## WORK TO BE COMPLETED
Copy out the data word for word, from the line containing "Spar penge, når der skal købes nyt" through the end of the data, including both ends. Leave the pictures out of your answer.

## PROVIDED MATERIAL
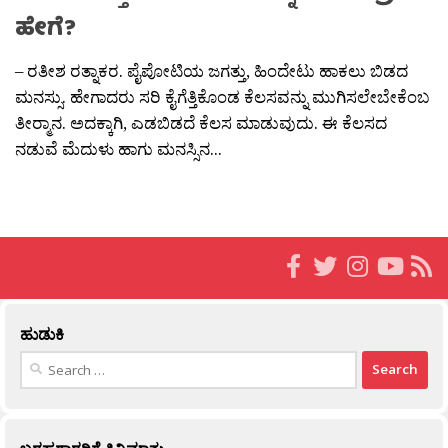
ಹೇಗೆ?
– ರತೀಶ ರತ್ನಾಕರ. ಪೈಪೋಟಿಯ ಜಗತ್ತು, ಹಿಂದೇಟು ಹಾಕಲು ಬಿಡದ
ಮನಸ್ಸು. ಹೇಗಾದರು ಸರಿ ಕೈಗೆತ್ತಿಕೊಂಡ ಕೆಲಸವನ್ನು ಮುಗಿಸಲೇಬೇಕೆಂಬ
ತೀರ‍್ಮಾನ. ಅದಕ್ಕಾಗಿ, ಎಡಬಿಡದೆ ಕೆಲಸ ಮಾಡುವುದು. ಈ ಕೆಲಸದ
ನಡುವೆ ಮೆದುಳು ಹಾಗು ಮನಸ್ಸಿನ...
ಹುಡುಕಿ
Search
for:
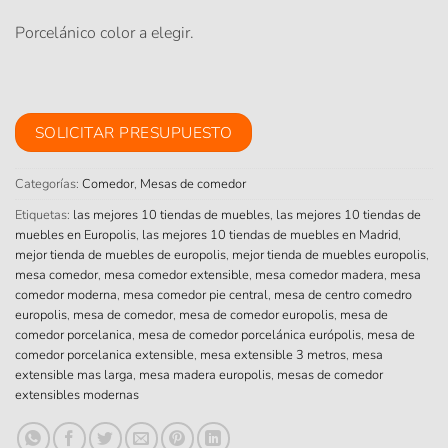
Porcelánico color a elegir.
SOLICITAR PRESUPUESTO
Categorías:
Comedor
,
Mesas de comedor
Etiquetas:
las mejores 10 tiendas de muebles
,
las mejores 10 tiendas de
muebles en Europolis
,
las mejores 10 tiendas de muebles en Madrid
,
mejor tienda de muebles de europolis
,
mejor tienda de muebles europolis
,
mesa comedor
,
mesa comedor extensible
,
mesa comedor madera
,
mesa
comedor moderna
,
mesa comedor pie central
,
mesa de centro comedro
europolis
,
mesa de comedor
,
mesa de comedor europolis
,
mesa de
comedor porcelanica
,
mesa de comedor porcelánica európolis
,
mesa de
comedor porcelanica extensible
,
mesa extensible 3 metros
,
mesa
extensible mas larga
,
mesa madera europolis
,
mesas de comedor
extensibles modernas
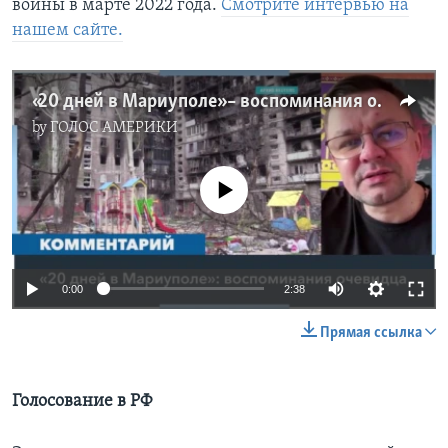
войны в марте 2022 года.
Смотрите интервью на
нашем сайте.
«20 дней в Мариуполе» – воспоминания очевидца
by
ГОЛОС АМЕРИКИ
No media source currently available
0:00
2:38
Прямая ссылка
Голосование в РФ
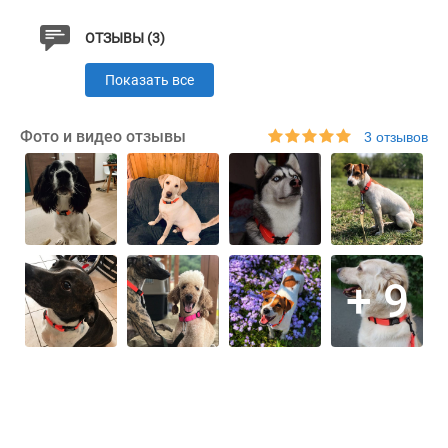
Ошейник доступен в таких цветах: розовый, зеленый,
ОТЗЫВЫ (3)
голубой, оранжевый и черный.
Показать все
Чтобы выбрать подходящий по размеру ошейник,
измерьте обхват шеи вашей собаки гибкой
Фото и видео отзывы
3 отзывов
сантиметровой лентой и сверьте полученные данные
с информацией в таблице.
+ 9
Характеристики
Материал
Водоотталкивающий
Пряжка
Метал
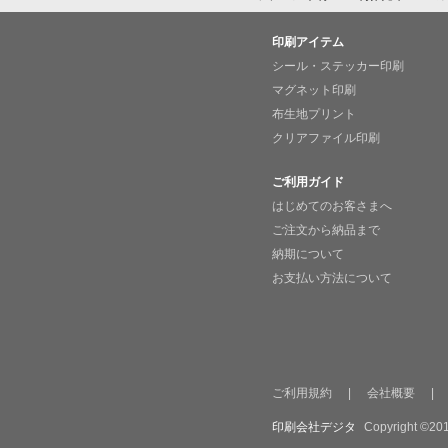
印刷アイテム
シール・ステッカー印刷
マグネット印刷
布生地プリント
クリアファイル印刷
ご利用ガイド
はじめてのお客さまへ
ご注文から納品まで
納期について
お支払い方法について
ご利用規約
|
会社概要
|
印刷会社デジタ
Copyright ©201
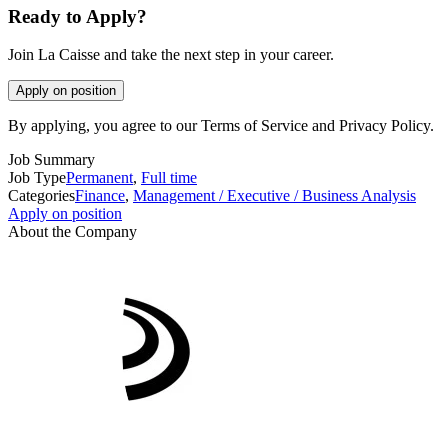
Ready to Apply?
Join La Caisse and take the next step in your career.
Apply on position
By applying, you agree to our Terms of Service and Privacy Policy.
Job Summary
Job Type
Permanent
,
Full time
Categories
Finance
,
Management / Executive / Business Analysis
Apply on position
About the Company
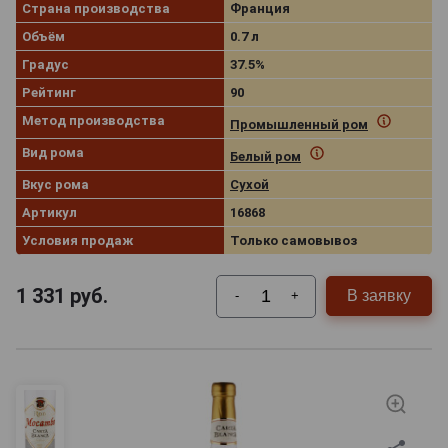
Страна производства
Франция
Объём
0.7 л
Градус
37.5%
Рейтинг
90
Метод производства
Промышленный ром
Вид рома
Белый ром
Вкус рома
Сухой
Артикул
16868
Условия продаж
Только самовывоз
1 331
руб.
В заявку
-
+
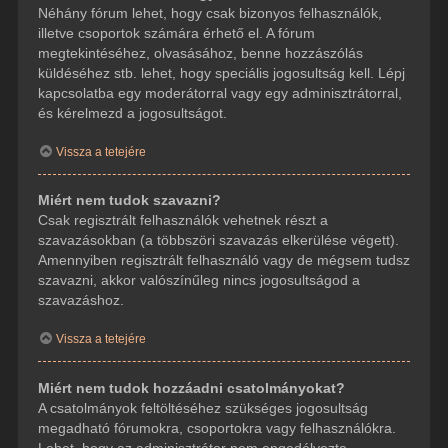
Néhány fórum lehet, hogy csak bizonyos felhasználók,
illetve csoportok számára érhető el. A fórum
megtekintéséhez, olvasásához, benne hozzászólás
küldéséhez stb. lehet, hogy speciális jogosultság kell. Lépj
kapcsolatba egy moderátorral vagy egy adminisztrátorral,
és kérelmezd a jogosultságot.
Vissza a tetejére
Miért nem tudok szavazni?
Csak regisztrált felhasználók vehetnek részt a
szavazásokban (a többszöri szavazás elkerülése végett).
Amennyiben regisztrált felhasználó vagy de mégsem tudsz
szavazni, akkor valószínűleg nincs jogosultságod a
szavazáshoz.
Vissza a tetejére
Miért nem tudok hozzáadni csatolmányokat?
A csatolmányok feltöltéséhez szükséges jogosultság
megadható fórumokra, csoportokra vagy felhasználókra.
Lehet, hogy az adminisztrátor nem engedélyezte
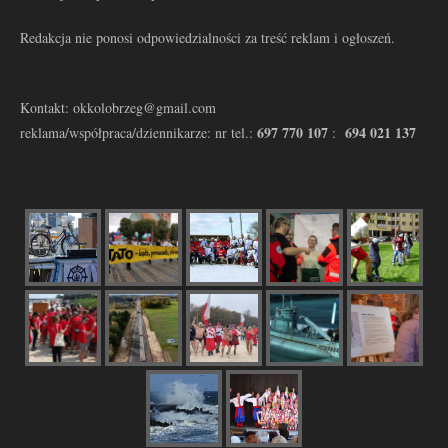
Redakcja nie ponosi odpowiedzialności za treść reklam i ogłoszeń.
Kontakt: okkolobrzeg@gmail.com
697 770 107
694 021 137
reklama/współpraca/dziennikarze: nr tel.:
:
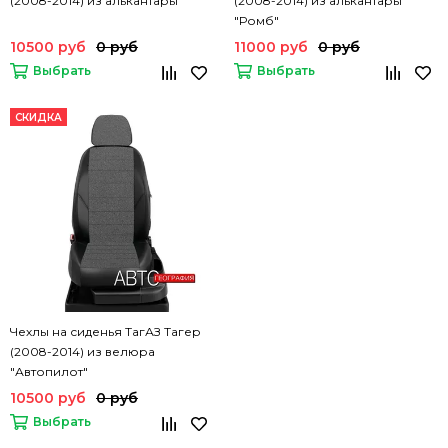
(2008-2014) из алькантары
(2008-2014) из алькантары
"Ромб"
10500 руб
0 руб
11000 руб
0 руб
Выбрать
Выбрать
СКИДКА
Чехлы на сиденья ТагАЗ Тагер
(2008-2014) из велюра
"Автопилот"
10500 руб
0 руб
Выбрать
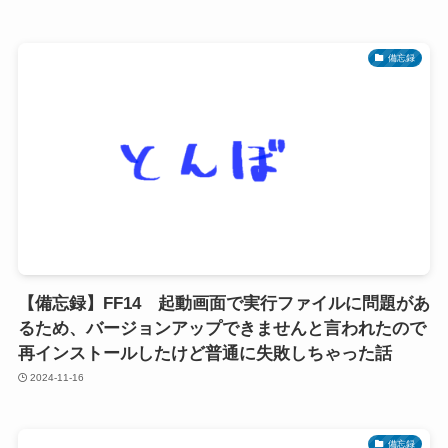
備忘録
【備忘録】FF14 起動画面で実行ファイルに問題があ
るため、バージョンアップできませんと言われたので
再インストールしたけど普通に失敗しちゃった話
2024-11-16
備忘録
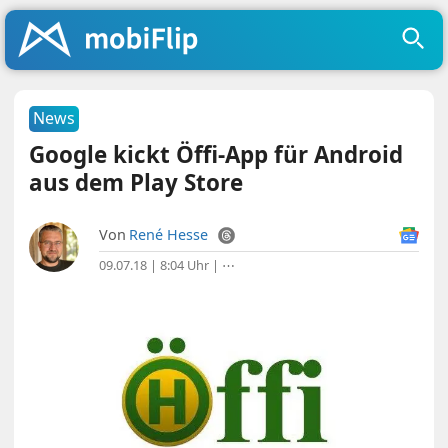
News
Google kickt Öffi-App für Android
aus dem Play Store
Von
René Hesse
09.07.18 | 8:04 Uhr
|
⋯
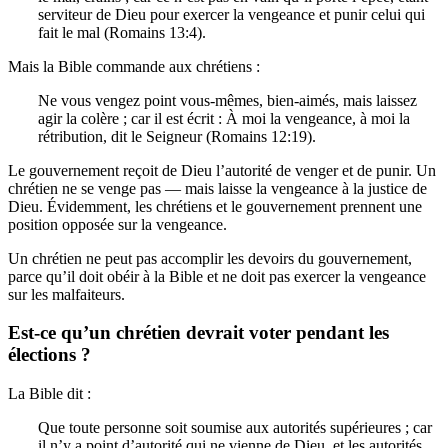
serviteur de Dieu pour exercer la vengeance et punir celui qui
fait le mal (Romains 13:4).
Mais la Bible commande aux chrétiens :
Ne vous vengez point vous-mêmes, bien-aimés, mais laissez
agir la colère ; car il est écrit : À moi la vengeance, à moi la
rétribution, dit le Seigneur (Romains 12:19).
Le gouvernement reçoit de Dieu l’autorité de venger et de punir. Un
chrétien ne se venge pas — mais laisse la vengeance à la justice de
Dieu. Évidemment, les chrétiens et le gouvernement prennent une
position opposée sur la vengeance.
Un chrétien ne peut pas accomplir les devoirs du gouvernement,
parce qu’il doit obéir à la Bible et ne doit pas exercer la vengeance
sur les malfaiteurs.
Est-ce qu’un chrétien devrait voter pendant les
élections ?
La Bible dit :
Que toute personne soit soumise aux autorités supérieures ; car
il n’y a point d’autorité qui ne vienne de Dieu, et les autorités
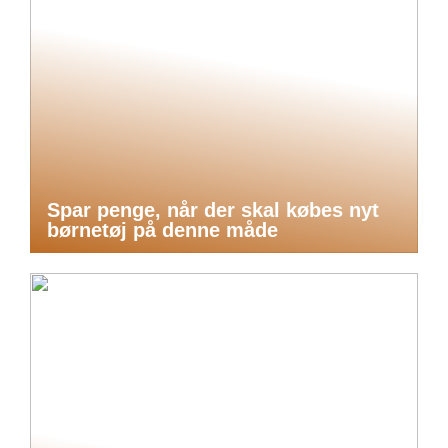
Spar penge, når der skal købes nyt
børnetøj på denne måde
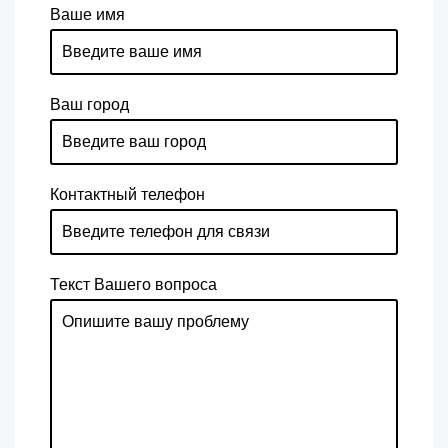
Ваше имя
Ваш город
Контактный телефон
Текст Вашего вопроса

## ANSWER TO THIS PROBLEM
Spar penge, når der skal købes nyt
børnetøj på denne måde
Ваше имя
Ваш город
Контактный телефон
Текст Вашего вопроса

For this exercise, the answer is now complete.